According to Eisman, three things are required for a situation to be called a crisis: leverage, concentration (in this case, real estate), and ownership (U.S. banks). At the time of the 2008 collapse, banks considered mortgage loans low-risk investments. The regulatory environment allowed for reporting that masked the true leverage—in other words, things didn’t look as risky as they really were. Meanwhile, bank executives continued to profit from the growth in the U.S. housing market. In Eisman’s words, “They mistook leverage for genius.”

Along came subprime mortgage loans...

Subprime mortgages in the United States were usually issued to borrowers with credit history or income issues. Typically 30-year loans, these mortgages offered a low teaser interest rate for the first couple of years, and then a much higher reset rate. As the teaser rate came to an end, the borrower could refinance at a new teaser rate, starting all over again. Everyone involved in the lending process was taking their fees, but borrowers were not paying back their principal.

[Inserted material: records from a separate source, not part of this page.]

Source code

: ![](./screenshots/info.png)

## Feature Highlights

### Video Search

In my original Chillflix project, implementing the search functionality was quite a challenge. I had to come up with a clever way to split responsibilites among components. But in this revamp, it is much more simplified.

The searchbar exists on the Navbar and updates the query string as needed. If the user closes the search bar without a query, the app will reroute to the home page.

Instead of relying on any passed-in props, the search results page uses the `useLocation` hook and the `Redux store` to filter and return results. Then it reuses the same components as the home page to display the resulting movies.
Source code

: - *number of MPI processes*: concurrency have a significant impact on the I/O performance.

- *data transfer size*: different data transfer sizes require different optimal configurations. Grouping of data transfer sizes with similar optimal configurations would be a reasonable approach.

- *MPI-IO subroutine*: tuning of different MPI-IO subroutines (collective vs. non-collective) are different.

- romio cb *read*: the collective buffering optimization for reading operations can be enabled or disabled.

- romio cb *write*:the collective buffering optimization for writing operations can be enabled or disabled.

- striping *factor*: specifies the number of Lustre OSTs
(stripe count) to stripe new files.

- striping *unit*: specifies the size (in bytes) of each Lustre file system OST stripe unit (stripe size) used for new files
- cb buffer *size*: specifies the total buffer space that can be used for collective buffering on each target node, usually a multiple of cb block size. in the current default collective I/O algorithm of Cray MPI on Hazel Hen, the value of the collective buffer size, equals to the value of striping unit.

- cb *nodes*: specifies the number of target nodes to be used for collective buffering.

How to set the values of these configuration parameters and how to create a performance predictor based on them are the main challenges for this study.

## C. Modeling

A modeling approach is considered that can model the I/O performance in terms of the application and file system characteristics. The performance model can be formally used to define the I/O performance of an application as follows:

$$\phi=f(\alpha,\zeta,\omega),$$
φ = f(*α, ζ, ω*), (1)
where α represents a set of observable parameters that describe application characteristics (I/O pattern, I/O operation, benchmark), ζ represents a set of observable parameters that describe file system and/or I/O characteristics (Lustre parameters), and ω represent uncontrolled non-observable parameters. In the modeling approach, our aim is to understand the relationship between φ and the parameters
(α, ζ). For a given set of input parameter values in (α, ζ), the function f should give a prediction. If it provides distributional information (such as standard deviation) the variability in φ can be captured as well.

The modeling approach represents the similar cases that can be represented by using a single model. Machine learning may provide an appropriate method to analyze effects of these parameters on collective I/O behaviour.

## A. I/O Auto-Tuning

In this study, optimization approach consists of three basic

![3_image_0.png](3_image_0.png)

And then the cracks began to appear …

Housing prices continued to rise, as they had since the Second World War. Even though mortgages were showing early signs of delinquency, incentives to approve more of these loans and resell them to investors continued to trump ethics and prudence. By August 2007, cracks in the mortgage market were obvious. Those left holding the loans (mostly large banks and brokerage firms) realized the biggest losses, and everything went downhill from there.

What’s the situation today?  

The mortgage market in the United States is in much better shape today, according to Eisman. New regulatory rules have meant deleveraging and de-risking in U.S. banks, and improved consumer protection. Eisman believes we are unlikely to see a relapse of the subprime mortgage crisis in the United States for many decades to come.

But what about Canada’s housing bubble?

Recalling the 2008 financial crisis invites natural comparisons with Canada’s current situation: an inflated housing market and our collective debt load. Obviously a similar event here in Canada could be disastrous for Canada’s banks.

Just this week, Home Capital Group—a small Canadian mortgage company that offers residential mortgages to individuals that don’t meet standard criteria—saw the largest stock drop in its history partly due to concerns over the company’s sustainability and ability to fund itself. Fortunately, companies like Home Capital make up a small share of the Canadian mortgage market and a very small portion of our investments. While Home Capital is facing challenges with its business model, our concerns are not with respect to borrowers repaying their loans. In fact, default rates remain at very low levels.

Why we’re not too worried

Eisman is, however, adamant that we’re not likely to experience anything similar to the U.S. subprime crisis in Canada. I fully agree. In a recent article, we explained why we don’t think Canada is at risk, in spite of our inflated housing market and collective personal debt load.

There are other reasons. Risks are already priced into our market, and we have a very conservative regulator and prudent lending practices at Canadian banks. While one could argue that we’re currently seeing Eisman’s three prerequisites for financial crisis (leverage, a big asset class bubble and the involvement of major financial institutions), the magnitude of these factors pales in comparison with those in play prior to the U.S. subprime crisis.

But, as Eisman so eloquently puts it, “Don’t mistake leverage for genius”. I’ll keep those words in mind while we keep a sharp eye on leverage levels and maintain prudent risk exposure in our portfolios as Canadian house prices continue to rise.